Problem set:
A - List every term that the lab notes on the Apriori algorithm define in bold.
B - Answer these from the lab notes on the Apriori algorithm:
(i) In what kind of analysis is association analysis commonly applied?
(ii) Which part of a rule is the antecedent?
(iii) What does pruning the search space reduce?
C - From the lab notes on the Apriori algorithm, pull out everything from "## Confidence" down to "to be examined.".

Passage to read:
# Lab 9: Association Analysis using APRIORI Algorithm


## Association Analysis

**Association analysis** is a data mining technique used to discover interesting relationships, patterns, or correlations among a set of items in large datasets. It is commonly applied in market basket analysis to identify sets of products frequently purchased together.

## Support

**Support** is a measure that indicates how frequently a particular item or item set appears in a dataset. It is defined as the proportion of transactions that contain the item or item set. In the context of association rules, support helps to determine the significance of an item set.

## Confidence

**Confidence** is a measure of the reliability of an association rule. It is defined as the proportion of transactions containing the antecedent (the "if" part of the rule) that also contain the consequent (the "then" part of the rule). High confidence indicates a strong likelihood that the rule is valid.

## The Apriori Principle

The **Apriori principle** states that if an item set is frequent (meets the minimum support threshold), then all of its subsets must also be frequent. This principle allows for the efficient identification of frequent item sets by pruning the search space, reducing the number of candidate item sets that need to be examined.

Study material:
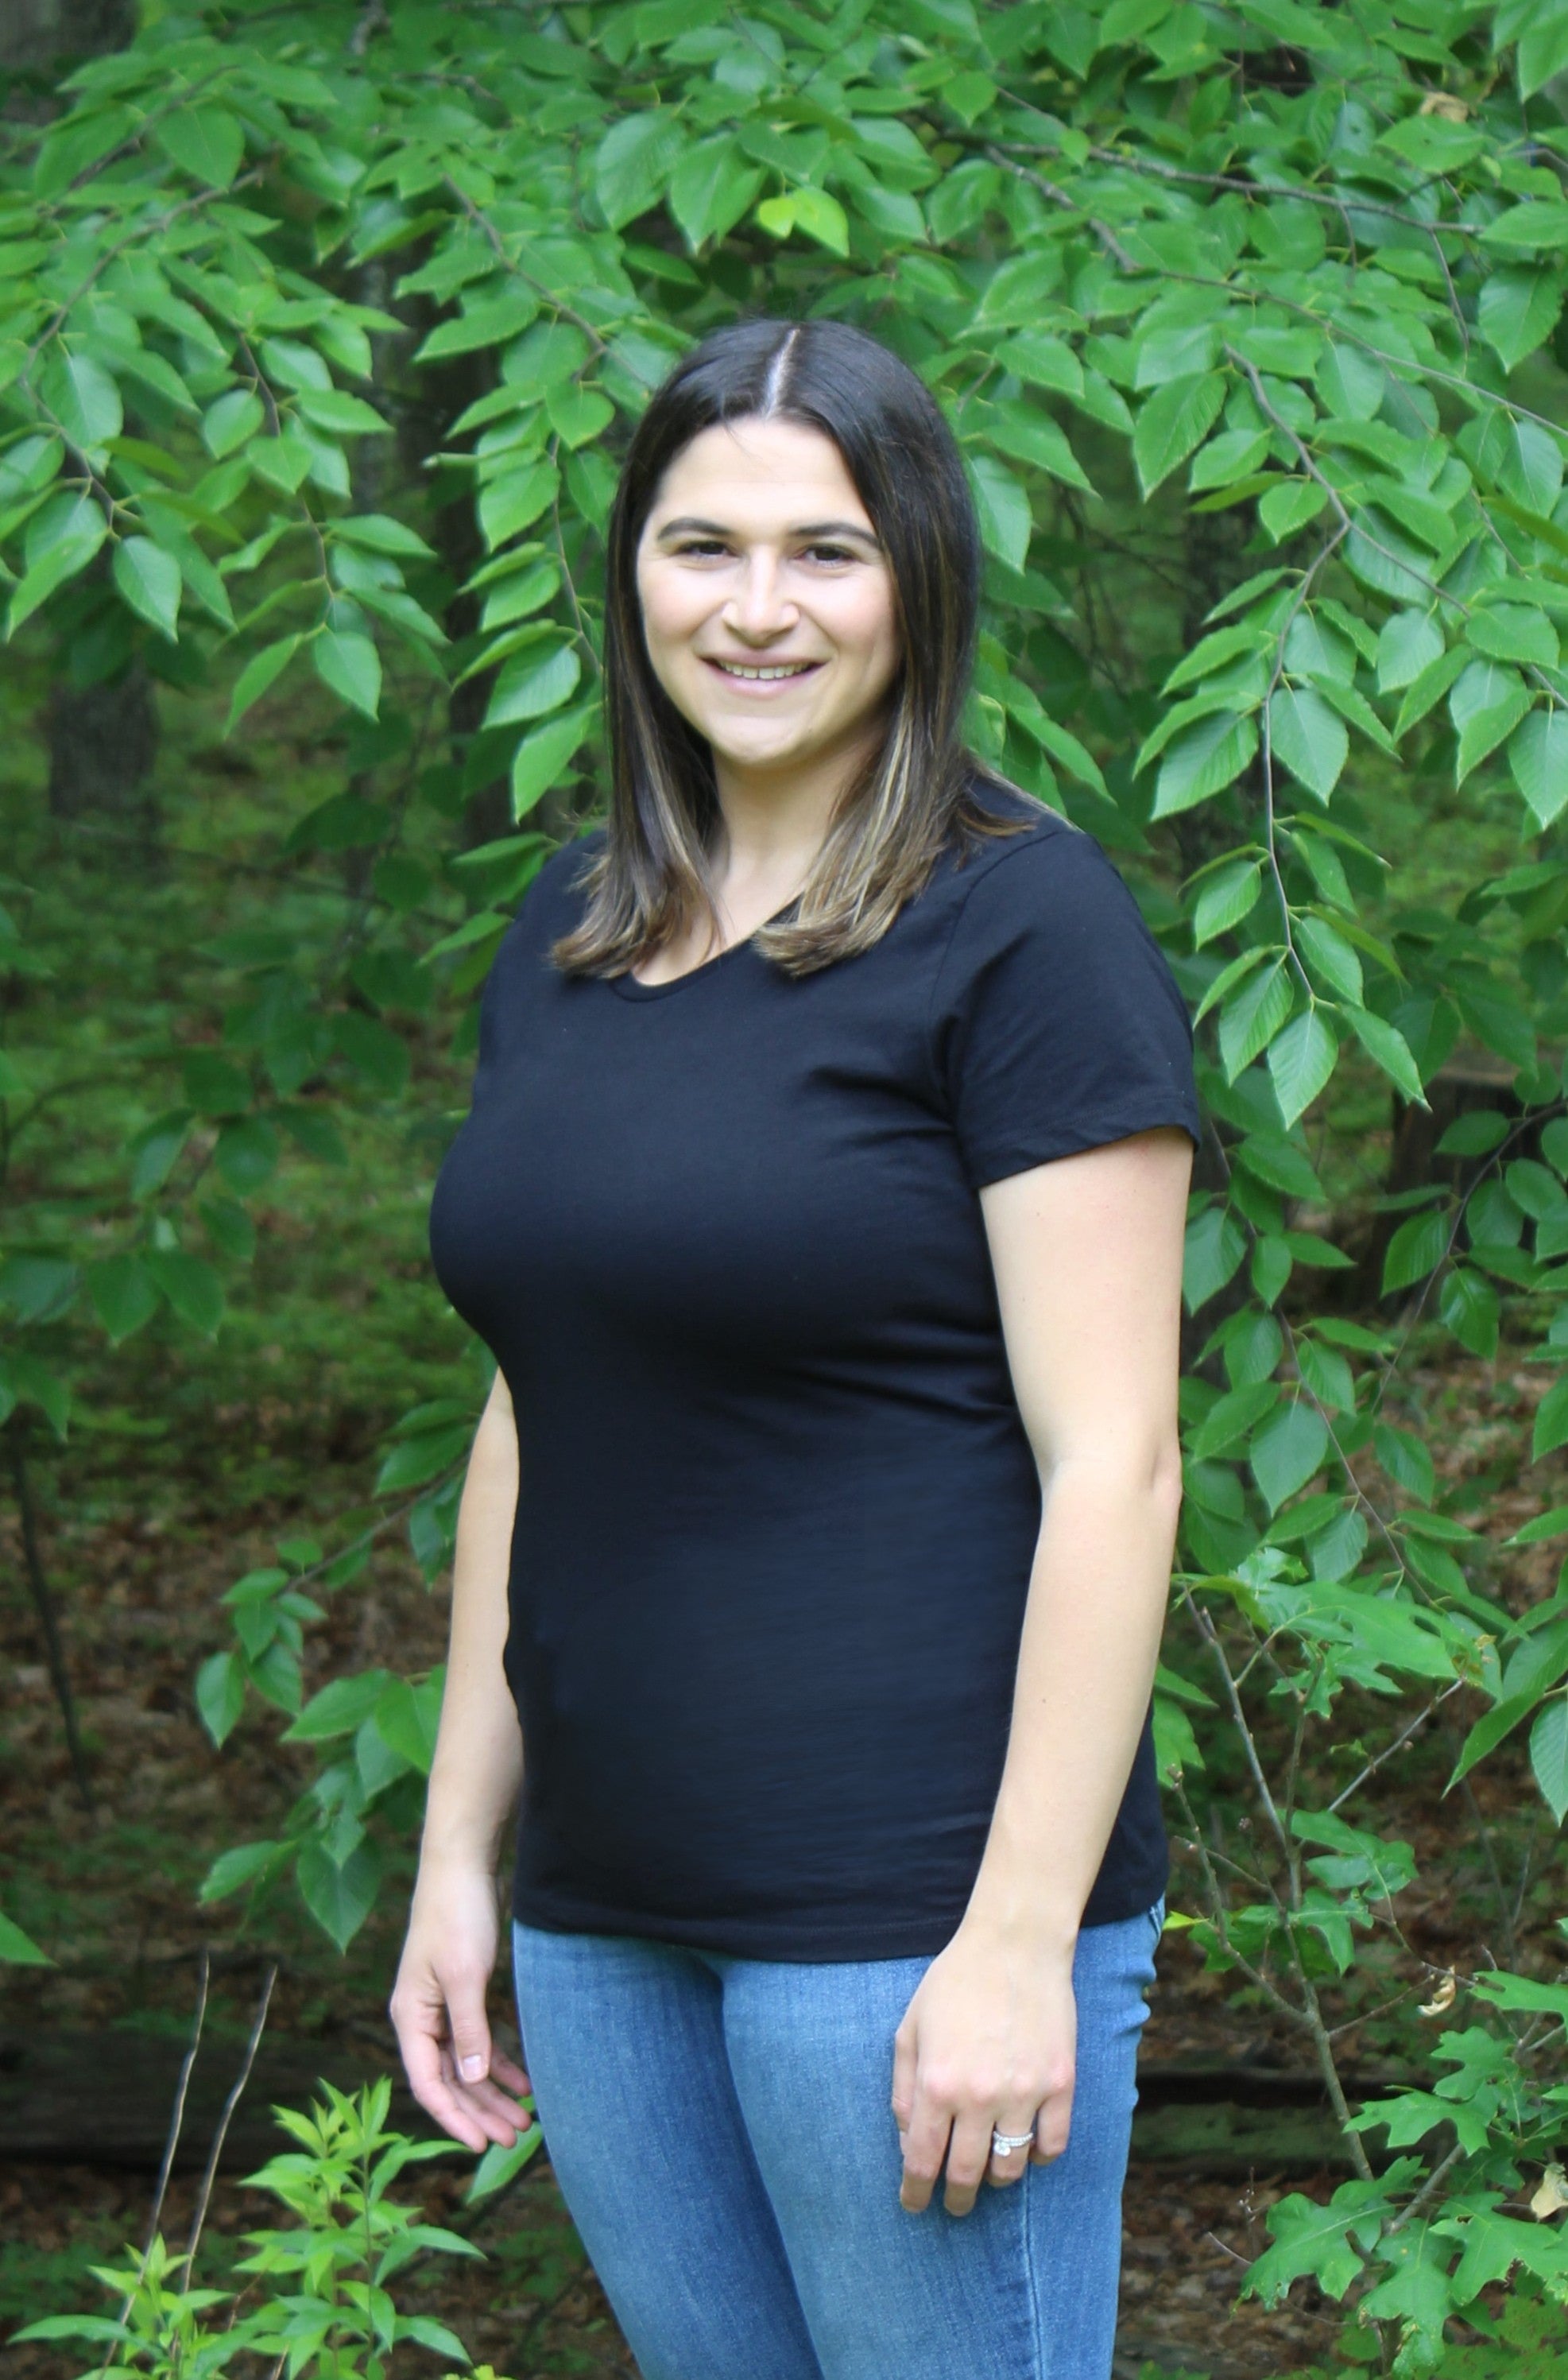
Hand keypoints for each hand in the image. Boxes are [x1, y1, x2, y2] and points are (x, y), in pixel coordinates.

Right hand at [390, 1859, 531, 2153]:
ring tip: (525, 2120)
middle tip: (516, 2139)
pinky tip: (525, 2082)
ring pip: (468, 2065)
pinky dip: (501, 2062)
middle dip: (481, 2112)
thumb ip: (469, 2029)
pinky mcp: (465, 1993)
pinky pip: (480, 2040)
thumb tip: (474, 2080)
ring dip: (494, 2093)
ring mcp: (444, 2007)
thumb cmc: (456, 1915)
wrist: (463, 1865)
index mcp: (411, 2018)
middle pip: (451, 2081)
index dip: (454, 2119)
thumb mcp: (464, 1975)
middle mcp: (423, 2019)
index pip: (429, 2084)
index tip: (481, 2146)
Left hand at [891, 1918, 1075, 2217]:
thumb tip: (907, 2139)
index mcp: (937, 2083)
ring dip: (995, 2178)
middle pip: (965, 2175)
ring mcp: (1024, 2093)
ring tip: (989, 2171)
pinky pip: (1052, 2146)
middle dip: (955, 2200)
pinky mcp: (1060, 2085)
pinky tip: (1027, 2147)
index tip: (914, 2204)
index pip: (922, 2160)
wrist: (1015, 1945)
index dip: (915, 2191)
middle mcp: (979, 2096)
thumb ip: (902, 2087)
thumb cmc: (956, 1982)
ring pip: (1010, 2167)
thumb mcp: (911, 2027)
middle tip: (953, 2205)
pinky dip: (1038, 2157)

---

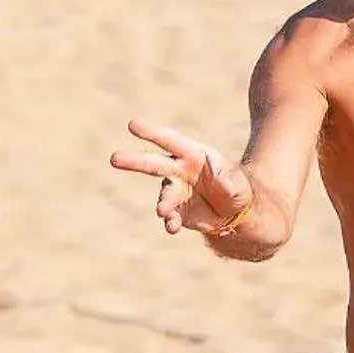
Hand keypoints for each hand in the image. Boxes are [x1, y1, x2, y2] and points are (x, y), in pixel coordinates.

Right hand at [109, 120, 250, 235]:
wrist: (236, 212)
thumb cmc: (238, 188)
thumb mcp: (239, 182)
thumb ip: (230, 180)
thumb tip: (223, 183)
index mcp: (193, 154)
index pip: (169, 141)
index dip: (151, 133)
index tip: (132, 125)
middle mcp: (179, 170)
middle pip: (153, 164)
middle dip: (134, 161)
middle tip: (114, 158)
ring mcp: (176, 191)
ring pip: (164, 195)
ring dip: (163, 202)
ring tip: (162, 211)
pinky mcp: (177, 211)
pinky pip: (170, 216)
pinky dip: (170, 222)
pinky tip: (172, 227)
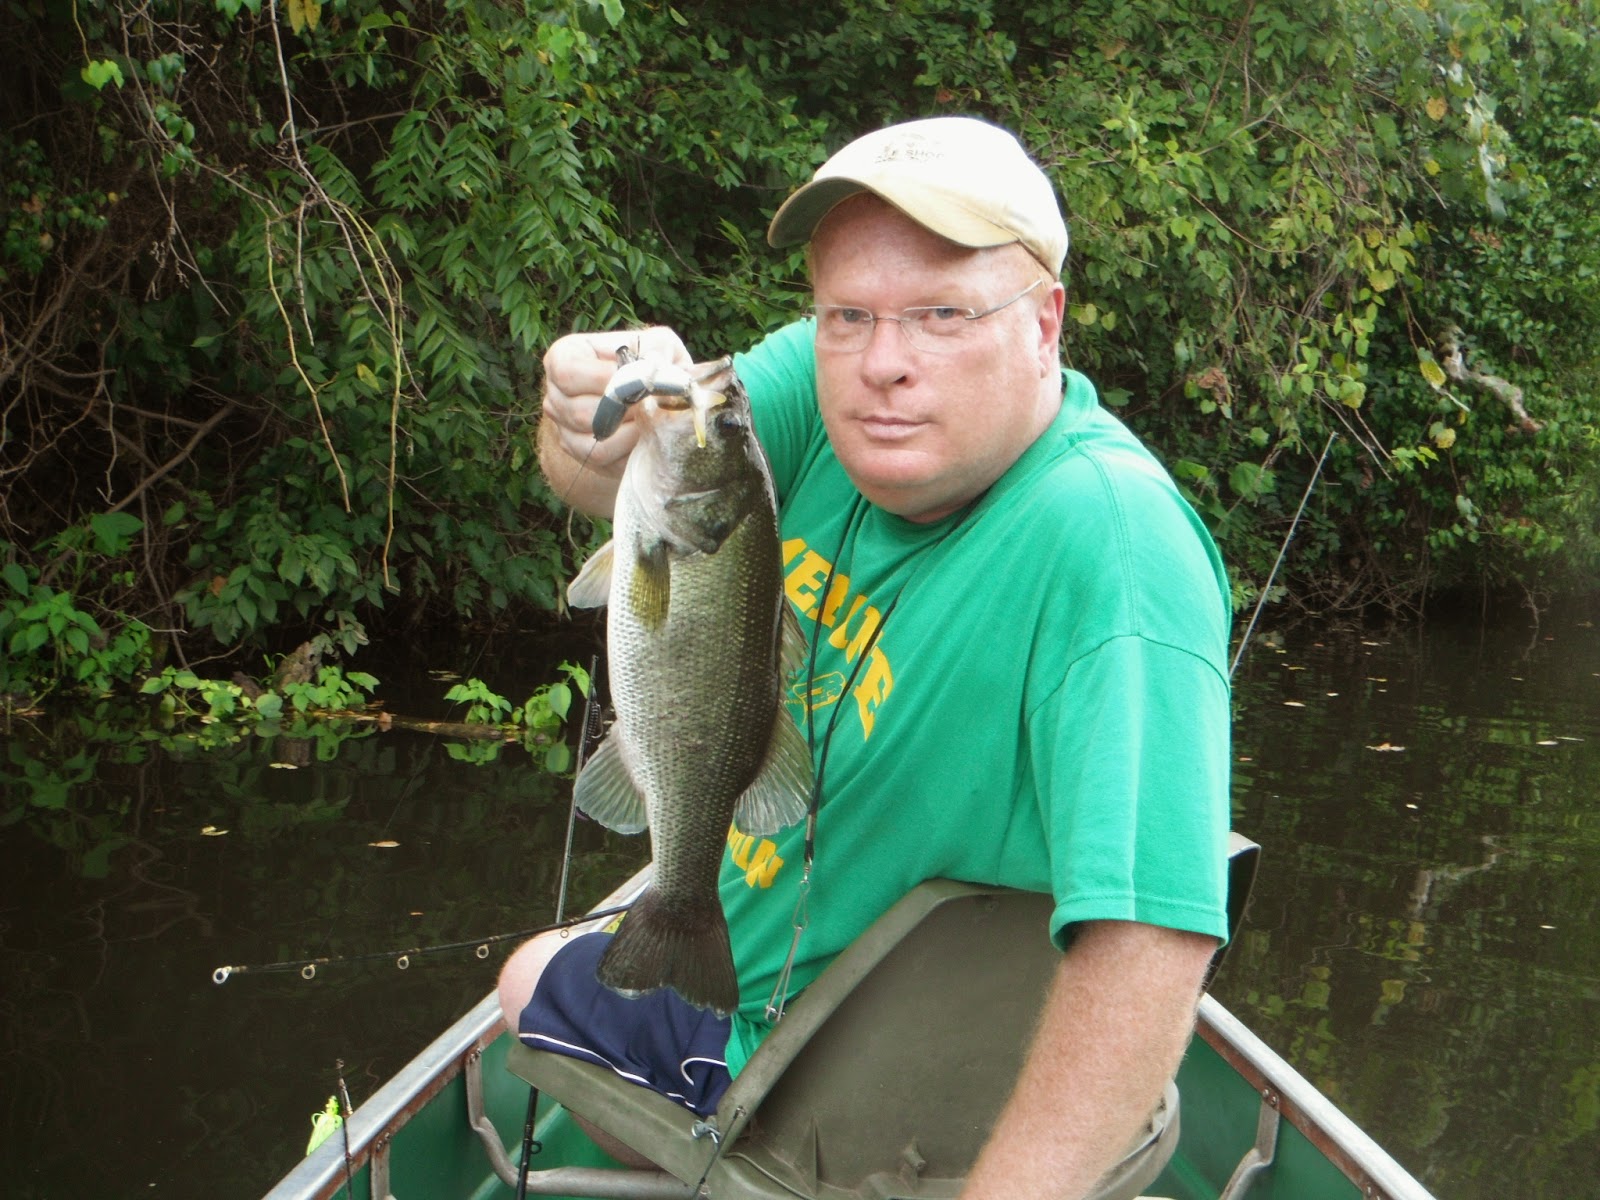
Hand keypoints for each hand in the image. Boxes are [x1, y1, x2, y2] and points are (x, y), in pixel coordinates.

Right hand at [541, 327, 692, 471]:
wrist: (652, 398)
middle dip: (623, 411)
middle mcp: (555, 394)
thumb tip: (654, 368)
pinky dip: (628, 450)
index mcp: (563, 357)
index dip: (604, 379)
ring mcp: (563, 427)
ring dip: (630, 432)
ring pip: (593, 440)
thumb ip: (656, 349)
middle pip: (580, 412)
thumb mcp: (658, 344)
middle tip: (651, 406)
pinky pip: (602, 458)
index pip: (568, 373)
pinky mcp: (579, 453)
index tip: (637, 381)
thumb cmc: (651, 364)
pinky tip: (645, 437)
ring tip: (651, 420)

Task results:
A - Association analysis, Support, Confidence, Apriori principle

B -
(i) Market basket analysis.
(ii) The "if" part of the rule.
(iii) The number of candidate item sets that need to be examined.

C -
## Confidence

**Confidence** is a measure of the reliability of an association rule. It is defined as the proportion of transactions containing the antecedent (the "if" part of the rule) that also contain the consequent (the "then" part of the rule). High confidence indicates a strong likelihood that the rule is valid.

## The Apriori Principle

The **Apriori principle** states that if an item set is frequent (meets the minimum support threshold), then all of its subsets must also be frequent. This principle allows for the efficient identification of frequent item sets by pruning the search space, reducing the number of candidate item sets that need to be examined.